< Ezechiël 35 >
1 Het woord van Jahweh werd tot mij gericht.
耶和華的話又臨到我說:
2 Mensenkind, ge moet uw gelaat richten naar het Seïr-gebergte; profeteer ertegen,
「人子啊,你要面向西珥山發預言,攻擊它,
3 en zeg: Zo spreekt Jahweh, de Heer! Bergen van Seïr, Ik kom op u af, strek mijn hand tegen u uit, en verander u in een steppe en een wildernis.
對它說,主耶和華如此說:西珥山哪,我與你為敵,必向你伸手攻擊你,使你荒涼,令人驚駭。
4 Ik maak uw steden tot puin, en zelf zult ge een steppe worden. Zo zult ge erkennen, dat Ik Jahweh ben!
我必使你的城邑變為荒場,成為淒涼。你就知道我是耶和華。
5 Omdat ge van oudsher vijandig waart en de zonen van Israël aan de punt van het zwaard hebt opgeofferd, toen zij in nood verkeerden, en de schuld het hoogtepunt bereikte;
因為你永懷仇恨,在以色列人遭災、罪孽到了盡頭的時候,將他們交與刀劍,
6 daarom, zowaar Ik leef, zegt Jahweh, de Heer: Aan bloed hebt ge u vergrepen, dan zal bloed u vervolgen. In bloed zal Ik u veranderen, bloed zal u vervolgen.
所以主耶和華說:我指着我的永生起誓,我必使你遭遇流血的報應,罪必追趕你;你既不恨惡殺人流血,所以這罪必追趕你。

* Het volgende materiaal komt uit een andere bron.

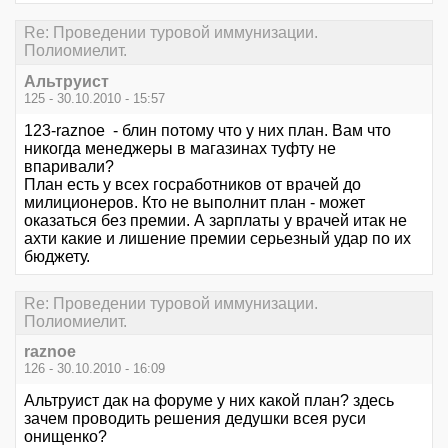
Re: Проведении туровой иммунизации.
Полиомиелит.
Альтруист
125 - 30.10.2010 - 15:57
123-raznoe - блин потому что у них план. Вам что
никогда менеджеры в магазинах туфту не
впаривали?
План есть у всех госработников от врачей до
милиционеров. Кто не выполнит план - может
оказаться без премии. А зарплаты у врачей итак не
ахти какие и лишение премии серьезный удар по их
бюджету.
Re: Проведении туровой иммунизации.
Полиомиелит.
raznoe
126 - 30.10.2010 - 16:09
Альтруист дак на форуме у них какой план? здесь
зачем проводить решения дедушки всея руси
онищенко?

7 Ik maak het Seïr-gebergte tot een steppe en een wildernis; ieder, die er komt of gaat, zal Ik eruit verdelgen.
我必使西珥山荒涼,令人驚駭,來往經過的人我必剪除。
8 Met uw gesneuvelden zal Ik uw hoogten, uw dalen en al uw kloven overdekken; ze vallen daarin neer, getroffen door het zwaard!

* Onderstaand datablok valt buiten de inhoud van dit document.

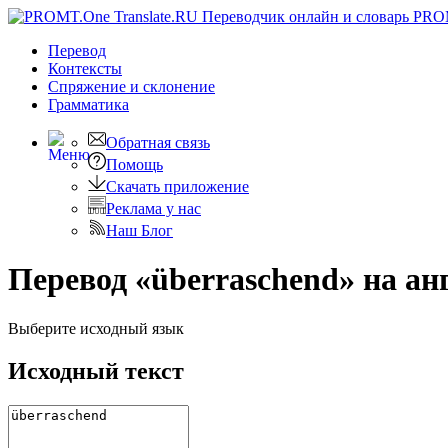
PRO
Перевод
Контексты
Спряжение
и склонение
Грамматика
Обратная связь
Помощь
Скачать приложение
Реклама у нас
Наш Блог
Перевод «überraschend» на а
Выберите исходный язык
Исходный текст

我必使西珥山滿有被殺的人。被刀殺的,必倒在你小山和山谷,並一切的溪水中。
9 Ik verander u in een woestenij voor eeuwig; nooit meer worden uw steden bewoond. Zo zult ge erkennen, dat Ik Jahweh ben!
我必使你永遠荒涼,使你的城邑無人居住,你的民就知道我是耶和華。
10 Omdat ge dacht: "Beide volken en beide landen worden van mij, wij nemen ze in bezit"; terwijl toch Jahweh daar woont;
「因為你曾說:『這二國這二邦必歸於我,我必得為業』(其實耶和華仍在那裏),
11 daarom zegt Jahweh, de Heer: Zowaar Ik leef, Ik zal u even toornig en jaloers behandelen, als gij in uw haat met hen hebt gehandeld. Ik zal Mij aan u openbaren, als Ik u richt.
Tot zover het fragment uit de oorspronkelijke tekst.